Collected data entries:
[Start of Attachment]
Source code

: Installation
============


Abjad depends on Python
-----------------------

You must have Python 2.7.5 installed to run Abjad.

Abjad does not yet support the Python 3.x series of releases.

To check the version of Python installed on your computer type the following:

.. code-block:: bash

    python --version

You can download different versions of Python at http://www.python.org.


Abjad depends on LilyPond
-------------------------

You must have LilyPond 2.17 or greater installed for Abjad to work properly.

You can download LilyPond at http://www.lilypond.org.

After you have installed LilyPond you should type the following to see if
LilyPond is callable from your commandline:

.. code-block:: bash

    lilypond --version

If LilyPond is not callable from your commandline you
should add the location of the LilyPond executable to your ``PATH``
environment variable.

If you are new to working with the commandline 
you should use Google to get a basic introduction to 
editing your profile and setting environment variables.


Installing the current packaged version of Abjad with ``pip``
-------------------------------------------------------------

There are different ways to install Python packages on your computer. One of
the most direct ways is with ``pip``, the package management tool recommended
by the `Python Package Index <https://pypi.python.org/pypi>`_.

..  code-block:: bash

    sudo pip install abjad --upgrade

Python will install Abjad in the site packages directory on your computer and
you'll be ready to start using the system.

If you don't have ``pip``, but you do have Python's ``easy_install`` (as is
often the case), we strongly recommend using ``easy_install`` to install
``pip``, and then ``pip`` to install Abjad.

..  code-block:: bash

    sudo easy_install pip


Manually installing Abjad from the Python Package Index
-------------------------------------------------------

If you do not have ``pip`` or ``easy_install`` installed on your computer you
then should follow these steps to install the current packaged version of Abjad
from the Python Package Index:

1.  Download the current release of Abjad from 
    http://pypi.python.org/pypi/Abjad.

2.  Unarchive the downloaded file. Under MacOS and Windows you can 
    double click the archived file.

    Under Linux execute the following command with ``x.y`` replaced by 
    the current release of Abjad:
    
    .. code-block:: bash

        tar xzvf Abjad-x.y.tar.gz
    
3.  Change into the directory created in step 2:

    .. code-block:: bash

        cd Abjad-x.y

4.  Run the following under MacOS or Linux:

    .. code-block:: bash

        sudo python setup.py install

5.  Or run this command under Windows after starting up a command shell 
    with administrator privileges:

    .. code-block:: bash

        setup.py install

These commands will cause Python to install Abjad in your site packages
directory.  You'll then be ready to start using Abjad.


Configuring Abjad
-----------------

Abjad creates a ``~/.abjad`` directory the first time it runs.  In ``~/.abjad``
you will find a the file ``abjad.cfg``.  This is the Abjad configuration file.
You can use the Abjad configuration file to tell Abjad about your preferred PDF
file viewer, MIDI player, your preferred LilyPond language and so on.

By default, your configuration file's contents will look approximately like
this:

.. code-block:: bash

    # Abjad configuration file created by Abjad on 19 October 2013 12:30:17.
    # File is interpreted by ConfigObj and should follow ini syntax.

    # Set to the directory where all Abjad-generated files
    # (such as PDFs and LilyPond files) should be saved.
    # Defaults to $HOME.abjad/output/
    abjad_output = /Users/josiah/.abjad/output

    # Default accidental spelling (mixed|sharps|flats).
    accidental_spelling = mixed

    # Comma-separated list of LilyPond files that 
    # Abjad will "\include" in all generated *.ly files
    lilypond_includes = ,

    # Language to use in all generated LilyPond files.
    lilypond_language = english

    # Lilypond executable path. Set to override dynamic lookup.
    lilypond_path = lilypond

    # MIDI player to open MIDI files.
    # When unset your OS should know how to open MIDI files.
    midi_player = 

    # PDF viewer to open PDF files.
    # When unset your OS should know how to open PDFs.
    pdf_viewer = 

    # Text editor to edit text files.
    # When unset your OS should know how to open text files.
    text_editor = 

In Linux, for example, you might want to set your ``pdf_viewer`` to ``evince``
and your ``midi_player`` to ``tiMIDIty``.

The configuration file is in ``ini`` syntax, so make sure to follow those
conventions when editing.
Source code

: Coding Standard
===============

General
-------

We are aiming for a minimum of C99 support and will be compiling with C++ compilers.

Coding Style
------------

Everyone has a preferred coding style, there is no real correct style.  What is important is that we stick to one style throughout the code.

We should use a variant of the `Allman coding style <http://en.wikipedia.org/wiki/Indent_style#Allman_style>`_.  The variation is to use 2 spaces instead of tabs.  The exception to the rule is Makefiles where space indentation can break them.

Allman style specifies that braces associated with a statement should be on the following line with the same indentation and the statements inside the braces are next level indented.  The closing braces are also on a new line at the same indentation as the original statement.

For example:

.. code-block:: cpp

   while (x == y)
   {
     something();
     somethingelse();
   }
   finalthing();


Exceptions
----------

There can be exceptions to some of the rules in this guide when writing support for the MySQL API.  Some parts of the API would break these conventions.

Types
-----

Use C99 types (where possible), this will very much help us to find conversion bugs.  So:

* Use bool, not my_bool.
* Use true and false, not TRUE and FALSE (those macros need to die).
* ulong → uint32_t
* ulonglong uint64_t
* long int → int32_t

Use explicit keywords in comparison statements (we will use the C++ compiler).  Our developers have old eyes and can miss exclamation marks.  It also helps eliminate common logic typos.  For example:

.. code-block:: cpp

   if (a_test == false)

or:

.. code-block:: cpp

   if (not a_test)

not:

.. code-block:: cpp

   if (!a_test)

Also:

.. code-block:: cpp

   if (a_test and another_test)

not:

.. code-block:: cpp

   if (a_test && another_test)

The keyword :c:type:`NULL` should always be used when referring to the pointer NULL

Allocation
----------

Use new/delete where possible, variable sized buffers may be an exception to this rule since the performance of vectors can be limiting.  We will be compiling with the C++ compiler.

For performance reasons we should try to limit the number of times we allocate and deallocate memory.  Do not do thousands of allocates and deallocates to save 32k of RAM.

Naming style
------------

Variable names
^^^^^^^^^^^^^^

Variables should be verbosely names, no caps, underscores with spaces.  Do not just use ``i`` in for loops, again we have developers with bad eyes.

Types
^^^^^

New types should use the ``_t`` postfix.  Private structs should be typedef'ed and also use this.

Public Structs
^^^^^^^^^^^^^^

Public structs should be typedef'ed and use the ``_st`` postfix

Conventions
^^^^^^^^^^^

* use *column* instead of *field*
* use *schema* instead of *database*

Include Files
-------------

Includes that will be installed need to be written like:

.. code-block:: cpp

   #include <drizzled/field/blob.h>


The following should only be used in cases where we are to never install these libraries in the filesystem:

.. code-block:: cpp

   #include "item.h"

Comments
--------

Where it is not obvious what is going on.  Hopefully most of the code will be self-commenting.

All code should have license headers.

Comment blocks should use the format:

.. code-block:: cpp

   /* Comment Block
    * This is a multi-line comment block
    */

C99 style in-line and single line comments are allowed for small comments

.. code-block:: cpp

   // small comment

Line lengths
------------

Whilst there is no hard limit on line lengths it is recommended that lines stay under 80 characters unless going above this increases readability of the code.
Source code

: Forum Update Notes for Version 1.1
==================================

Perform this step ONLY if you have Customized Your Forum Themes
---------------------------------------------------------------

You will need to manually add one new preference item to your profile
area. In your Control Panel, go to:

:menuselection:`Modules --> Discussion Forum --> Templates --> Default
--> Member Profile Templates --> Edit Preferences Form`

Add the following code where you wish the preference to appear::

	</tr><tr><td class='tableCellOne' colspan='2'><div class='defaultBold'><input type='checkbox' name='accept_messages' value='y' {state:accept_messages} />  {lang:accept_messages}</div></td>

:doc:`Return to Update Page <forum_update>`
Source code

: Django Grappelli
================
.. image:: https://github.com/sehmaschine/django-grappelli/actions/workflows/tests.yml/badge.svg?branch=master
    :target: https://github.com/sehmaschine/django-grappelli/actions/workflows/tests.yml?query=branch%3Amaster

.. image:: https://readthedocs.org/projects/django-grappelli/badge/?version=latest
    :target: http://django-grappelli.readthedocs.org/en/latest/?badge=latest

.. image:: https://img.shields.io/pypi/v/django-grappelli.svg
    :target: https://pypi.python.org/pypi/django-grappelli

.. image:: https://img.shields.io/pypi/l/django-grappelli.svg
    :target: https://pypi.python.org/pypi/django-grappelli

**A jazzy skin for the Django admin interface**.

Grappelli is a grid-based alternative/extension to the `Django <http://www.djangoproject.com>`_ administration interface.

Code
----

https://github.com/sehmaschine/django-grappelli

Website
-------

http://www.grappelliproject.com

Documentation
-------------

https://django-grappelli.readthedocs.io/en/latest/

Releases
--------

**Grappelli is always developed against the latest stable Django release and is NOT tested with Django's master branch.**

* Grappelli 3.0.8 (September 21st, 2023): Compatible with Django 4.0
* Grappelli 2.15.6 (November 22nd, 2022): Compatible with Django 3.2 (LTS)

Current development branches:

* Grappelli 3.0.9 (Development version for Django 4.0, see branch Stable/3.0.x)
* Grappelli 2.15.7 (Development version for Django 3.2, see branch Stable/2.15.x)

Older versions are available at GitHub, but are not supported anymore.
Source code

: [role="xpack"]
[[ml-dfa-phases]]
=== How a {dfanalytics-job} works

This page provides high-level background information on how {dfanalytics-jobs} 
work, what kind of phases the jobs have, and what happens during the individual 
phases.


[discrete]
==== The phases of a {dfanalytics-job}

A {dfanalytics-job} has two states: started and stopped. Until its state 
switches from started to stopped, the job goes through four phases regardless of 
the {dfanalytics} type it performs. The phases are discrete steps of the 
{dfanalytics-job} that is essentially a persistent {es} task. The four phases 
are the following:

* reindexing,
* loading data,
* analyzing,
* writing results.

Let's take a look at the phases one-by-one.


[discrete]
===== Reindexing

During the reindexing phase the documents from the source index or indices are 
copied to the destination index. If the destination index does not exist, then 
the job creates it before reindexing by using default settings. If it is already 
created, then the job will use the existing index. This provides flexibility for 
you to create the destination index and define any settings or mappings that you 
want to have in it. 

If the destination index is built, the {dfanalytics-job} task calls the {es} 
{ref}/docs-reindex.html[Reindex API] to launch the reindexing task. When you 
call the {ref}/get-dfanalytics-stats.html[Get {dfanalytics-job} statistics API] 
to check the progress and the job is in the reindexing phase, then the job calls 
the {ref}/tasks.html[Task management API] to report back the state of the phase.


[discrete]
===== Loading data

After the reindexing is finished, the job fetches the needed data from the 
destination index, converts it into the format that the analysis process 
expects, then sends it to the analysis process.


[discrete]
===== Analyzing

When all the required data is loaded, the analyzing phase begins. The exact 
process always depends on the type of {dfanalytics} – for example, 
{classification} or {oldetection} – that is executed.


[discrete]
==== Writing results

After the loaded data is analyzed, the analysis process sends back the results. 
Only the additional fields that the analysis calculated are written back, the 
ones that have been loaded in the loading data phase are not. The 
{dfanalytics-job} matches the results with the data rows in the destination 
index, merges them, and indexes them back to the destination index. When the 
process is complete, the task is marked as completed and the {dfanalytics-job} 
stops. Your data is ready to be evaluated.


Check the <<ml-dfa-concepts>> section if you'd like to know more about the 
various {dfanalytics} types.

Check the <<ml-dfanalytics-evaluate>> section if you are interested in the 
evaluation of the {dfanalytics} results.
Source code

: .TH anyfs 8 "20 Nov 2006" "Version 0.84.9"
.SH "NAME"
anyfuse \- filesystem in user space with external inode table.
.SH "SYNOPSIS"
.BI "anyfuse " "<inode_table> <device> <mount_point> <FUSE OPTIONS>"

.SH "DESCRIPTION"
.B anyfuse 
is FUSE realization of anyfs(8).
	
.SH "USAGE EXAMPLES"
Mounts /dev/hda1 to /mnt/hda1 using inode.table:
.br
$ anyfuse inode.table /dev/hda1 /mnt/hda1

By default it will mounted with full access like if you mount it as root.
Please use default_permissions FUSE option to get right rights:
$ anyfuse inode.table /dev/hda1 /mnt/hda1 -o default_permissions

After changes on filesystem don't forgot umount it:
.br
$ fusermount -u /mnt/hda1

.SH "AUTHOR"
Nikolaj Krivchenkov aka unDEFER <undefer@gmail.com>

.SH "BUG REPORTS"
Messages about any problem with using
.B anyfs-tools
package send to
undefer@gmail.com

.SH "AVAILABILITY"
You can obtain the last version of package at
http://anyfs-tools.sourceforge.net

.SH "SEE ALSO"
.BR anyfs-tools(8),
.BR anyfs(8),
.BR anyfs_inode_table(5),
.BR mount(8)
[End of Attachment]
*Work instruction*.
The total, and nothing more: how many lines in the entries contain "readthedocs"?

*Output for this task*.
3